Im Weiler Hergot in der Gemeinde Narvik soll die neue Batteriefabrik entstehen. Jon Ingebrigtsen, Projektleiter bei Nordkraft, und Jacob Stolt-Nielsen inspizierten am 16. Juni das Gelände.©Nordkraft

Narvik, 17. Juni 2021. Mindestens vier Akteure in Norwegen arbeiten bereits an Plänen zum Bau von Batteriefabriken – Freyr Battery, Morrow Batteries, Beyonder und ein KOnsortium bestehend aus Hydro, Equinor und Panasonic. Jetzt kommt ein fünftes Projekt dazu: Das norwegische Energieunternehmen Nordkraft AS und die auf das Transport von Chemikalien spezialisierte Logistikunternehmen Stolt-Nielsen Holding AS mit Sitz in London haben eine Partnerschaftsvereinbarung zur Errichtung einer Batteriefabrik in Narvik unterzeichnet. Zur Größe der Fabrik, den Investitionen und zur Technologie machen die Partner vorerst noch keine Angaben.

Nordkraft AS und Stolt-Nielsen Holding AS gründen ein neues Unternehmen und wollen regionale, strategische und industrielle Partner einladen, die das Projekt vorantreiben können. 

„Mit der Stolt-Nielsen Holding sind wir schon lange im Dialog und haben uns jetzt auf eine Zusammenarbeit zum Besten für die Region und die Zukunft geeinigt“, sagt Eirik Frantzen, CEO von Nordkraft.

Der Standort Narvik eigne sich mit seinem erheblichen Stromüberschuss in Kombination mit einem direkten Anschluss an das Hauptstromnetz besonders gut für die Batteriefabrik, heißt es in der Pressemitteilung. Dies sei günstig für den Aufbau von Batteriefabriken sowohl hinsichtlich des Strompreises als auch der Netzmiete.
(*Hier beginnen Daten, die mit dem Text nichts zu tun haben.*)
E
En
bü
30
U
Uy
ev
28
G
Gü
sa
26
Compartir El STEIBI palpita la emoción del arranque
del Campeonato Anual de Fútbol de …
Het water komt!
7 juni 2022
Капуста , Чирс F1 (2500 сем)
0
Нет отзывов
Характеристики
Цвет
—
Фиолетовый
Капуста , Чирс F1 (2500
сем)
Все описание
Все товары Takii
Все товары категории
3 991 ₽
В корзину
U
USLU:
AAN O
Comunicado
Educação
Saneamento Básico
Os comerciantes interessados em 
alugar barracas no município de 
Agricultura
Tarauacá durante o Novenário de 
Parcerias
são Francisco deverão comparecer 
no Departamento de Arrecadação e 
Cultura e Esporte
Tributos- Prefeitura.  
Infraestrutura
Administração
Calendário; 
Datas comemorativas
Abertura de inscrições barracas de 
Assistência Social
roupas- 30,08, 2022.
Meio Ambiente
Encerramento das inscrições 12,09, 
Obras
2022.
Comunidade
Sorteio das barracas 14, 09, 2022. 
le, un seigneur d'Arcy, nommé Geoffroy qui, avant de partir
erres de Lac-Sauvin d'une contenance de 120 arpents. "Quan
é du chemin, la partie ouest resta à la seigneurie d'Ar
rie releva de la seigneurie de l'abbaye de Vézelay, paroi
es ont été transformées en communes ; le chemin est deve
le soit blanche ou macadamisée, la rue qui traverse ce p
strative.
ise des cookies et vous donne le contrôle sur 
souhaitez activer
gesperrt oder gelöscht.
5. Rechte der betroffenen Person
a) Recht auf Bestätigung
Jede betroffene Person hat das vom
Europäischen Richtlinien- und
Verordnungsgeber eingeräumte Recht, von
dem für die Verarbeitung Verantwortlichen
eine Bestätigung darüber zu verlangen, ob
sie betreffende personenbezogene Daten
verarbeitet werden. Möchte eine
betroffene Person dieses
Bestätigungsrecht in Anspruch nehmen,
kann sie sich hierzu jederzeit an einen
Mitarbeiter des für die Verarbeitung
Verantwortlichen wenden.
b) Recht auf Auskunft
Jacob Stolt-Nielsen, Vorstandsvorsitzender der Stolt-Nielsen Holding AS. lobt vor allem die gute Infrastruktur in Narvik. Es gebe Zugverbindungen nach Europa, Russland und China sowie einen Industriehafen für den Export.
 
„Für Nordkraft und unsere Eigentümer ist dies eine spannende Gelegenheit, direkt an einer neuen Geschäftsmöglichkeit in einem schnell wachsenden Markt zu partizipieren. Es bietet viele neue grüne Arbeitsplätze, eine gesteigerte Wirtschaftstätigkeit in der Region und hoffentlich Rentabilität. Anstatt unsere grüne Energie zu exportieren, um grüne Arbeitsplätze im Ausland zu schaffen, wollen wir grüne Arbeitsplätze dort schaffen, wo die Ressourcen sind“, so Frantzen weiter.
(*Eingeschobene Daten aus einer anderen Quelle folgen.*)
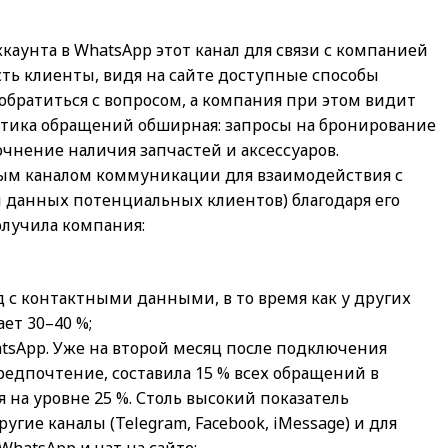
аунта в WhatsApp этот канал для связи с компанией
сть клиенты, видя на сайте доступные способы
братиться с вопросом, а компания при этом видит
атика обращений обширная: запросы на бронирование
чнение наличия запчастей и аксессуаров.
ным каналом коммуникации для взаимодействия с
ы данных потенциальных клиентов) благодаря его
олучила компания:
д с контактными данными, в то время как у других
ет 30–40 %;
atsApp. Уже на второй месяц после подключения
редпочтение, составила 15 % всех обращений в
 на уровне 25 %. Столь высокий показатель
гие каналы (Telegram, Facebook, iMessage) и для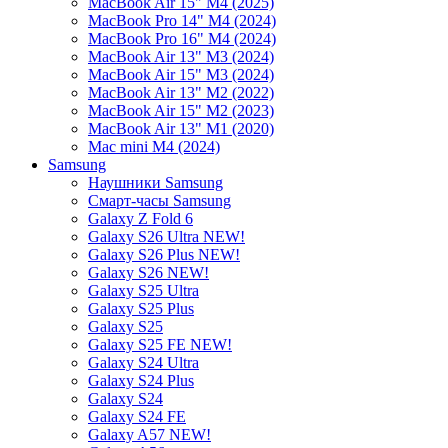
MacBook Air 15" M4 (2025)
MacBook Pro 14" M4 (2024)
MacBook Pro 16" M4 (2024)
MacBook Air 13" M3 (2024)
MacBook Air 15" M3 (2024)
MacBook Air 13" M2 (2022)
MacBook Air 15" M2 (2023)
MacBook Air 13" M1 (2020)
Mac mini M4 (2024)
Samsung
Наушники Samsung
Смарт-часы Samsung
Galaxy Z Fold 6
Galaxy S26 Ultra NEW!
Galaxy S26 Plus NEW!
Galaxy S26 NEW!
Galaxy S25 Ultra
Galaxy S25 Plus
Galaxy S25
Galaxy S25 FE NEW!
Galaxy S24 Ultra
Galaxy S24 Plus
Galaxy S24
Galaxy S24 FE
Galaxy A57 NEW!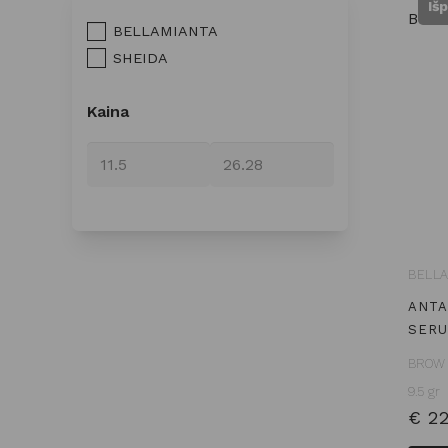
Iš
BELLAMIANTA
SHEIDA
Kaina
BELLA
ANTA
SER
BROW 
9.5 gr
€
22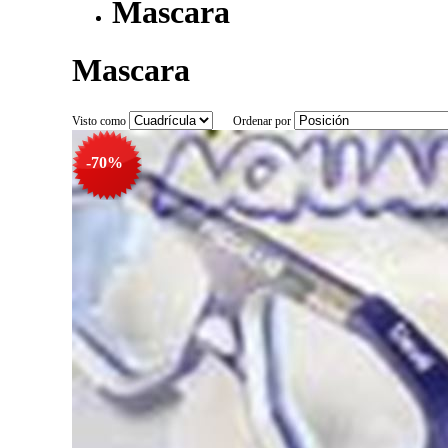
Mascara
Mascara
Visto como
Ordenar por
-70%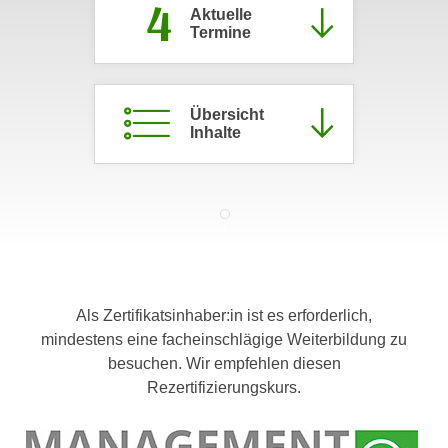
4
Aktuelle
c
i
Termine
h
m
t
m
e
u
n
Übersicht
n
Inhalte
S
g
i
v
e
e
,
r
d
w
a
e
s
n
s
d
Als Zertifikatsinhaber:in ist es erforderlich,
w
e
mindestens eine facheinschlägige Weiterbildung zu
i
n
besuchen. Wir empfehlen diesen
r
w
Rezertifizierungskurs.
a
i
u
r
c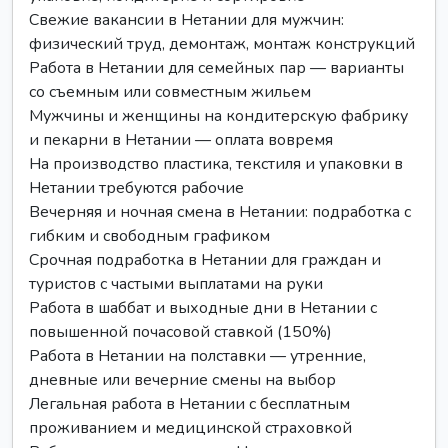
Свежие вакансии в Нетании для мужчин:
физический труд, демонтаж, монтаж конструкций
Работа в Нетании для семейных пар — варианты
со съемным или совместным жильем
Мужчины и женщины на кондитерскую фабрику
и пекарни в Нетании — оплата вовремя
На производство пластика, текстиля и упаковки в
Нетании требуются рабочие
Вечерняя и ночная смена в Нетании: подработка с
гибким и свободным графиком
Срочная подработка в Нетании для граждан и
туристов с частыми выплатами на руки
Работа в шаббат и выходные дни в Нетании с
повышенной почасовой ставкой (150%)
Работа в Нетании на полставки — утренние,
дневные или вечерние смены на выбор
Легальная работа в Нетании с бесплатным
проживанием и медицинской страховкой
Stolt-Nielsen Holding AS ist ein Unternehmen im Besitz von Jacob Stolt-Nielsen und seiner Familie. Sie arbeiten derzeit über die Firma Norterminal AS daran, Terminal- und Hafenanlagen in der Gemeinde Sør-Varanger zu realisieren, um die Nordostpassage (Nordseeroute) zwischen Russland und Europa nach Asien zu bedienen, um eine Reduzierung der Transportkosten um 40-50 Prozent zu erzielen und damit verbundene Emissionen zu senken. Darüber hinaus investieren sie in Hydrogen Source AS, um eine in Norwegen entwickelte kostengünstige Methode zur Wasserstoffproduktion in Erdgaslagerstätten zu kommerzialisieren, in denen CO 2 in der Lagerstätte verbleibt.

Nordkraft ist ein Energiekonzern mit Fokus auf Entwicklung, Produktion und Vertrieb von erneuerbarer Energie. Darüber hinaus verlegt das Unternehmen Glasfaserkabel und bietet Breitbanddienste in Hålogaland an. In den vergangenen Jahren hat Nordkraft auch Grundstücken für stromintensive Industrie in Nordnorwegen vermittelt. Die Gruppe (230 Mitarbeiter) hält Beteiligungen an verschiedenen Energieunternehmen. Sie hat ihren Hauptsitz in Narvik und Niederlassungen in Harstad, Ballangen und Grovfjord.